Renkli
ve enerjik tasarımlarıyla bizleri modada eğlenceli bir yolculuğa çıkaran Freak is the New Black'in tasarımcısı Melis Acar, markasının gelişim sürecinini ve ilham kaynaklarını Cosmopolitan'a anlattı:
Aktif yaşamın içinde olan gerçek kadın kimliklerinden beslendiğim için markanın yapısında bir dinamizm mevcut. Bu dinamizmi renklerle dışa vuruyorum. Dolayısıyla feminenlikten kesinlikle uzak, daha genç ve enerjik ruha sahip bir çizgisi var. Retroyu seven ama o dönem dergilerinden fırlamış gibi değil de, bunu modern şekilde giyimine entegre edebilmiş şehirli kadının tarzı benimki.

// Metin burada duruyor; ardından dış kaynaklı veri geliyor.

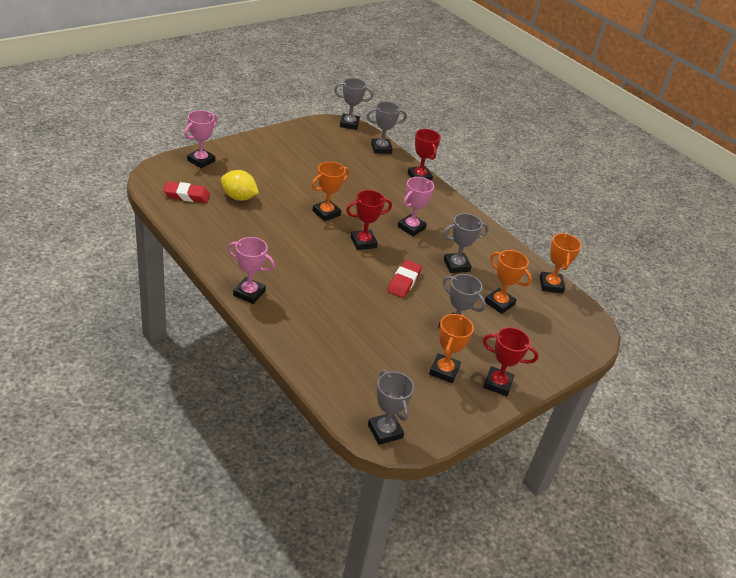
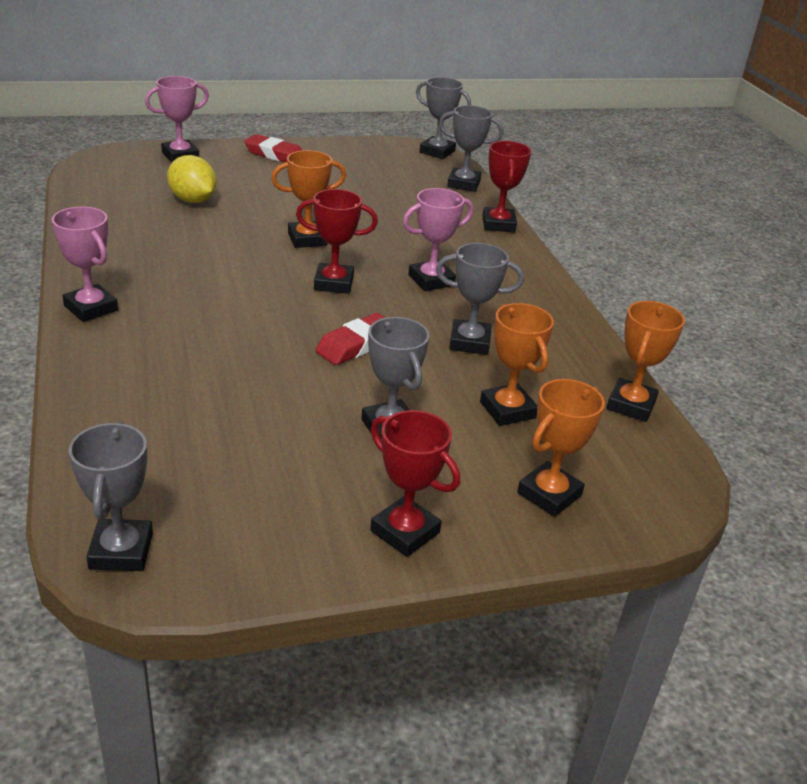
camera: 25 degrees right, 5 degrees down
(187, 195) = (121, 186): red eraser -> red eraser (275, 155)
(444, 371) = (317, 485): orange trophy -> orange trophy (549, 494)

Milano'da okuduğum dönemde projelerimizden biri sokak stili üzerineydi. Milano gece hayatının kültleri arasına girmiş ünlü kulüp Plastic'in DJ'lerinden biri de bu projeye danışmanlık yapıyordu. Mekana gittiğinizde her türden insanla karşılaşmanız mümkün. Bu özgür atmosfer, bir mottoyu marka ismine dönüştürmemi sağladı. Ben de projemin ismini Freak Is The New Black koyarak farklı ve özgür olmaya gönderme yaptım.
KÜÇÜK YAŞLARDA ÇİZMEYE BAŞLADIM
"Ailemde
çok sayıda resim sanatıyla ilgilenen insan olduğu için küçük yaşlarda resim çizmeye başladım. Ortaokul yıllarımda bu resimler kendiliğinden moda eskizlerine dönüştü. Bu durum hem öğretmenlerimin hem de yakın çevremizde bulunan sanatçıların dikkatini çekti. Erken yaşlarda onların da desteğini aldım."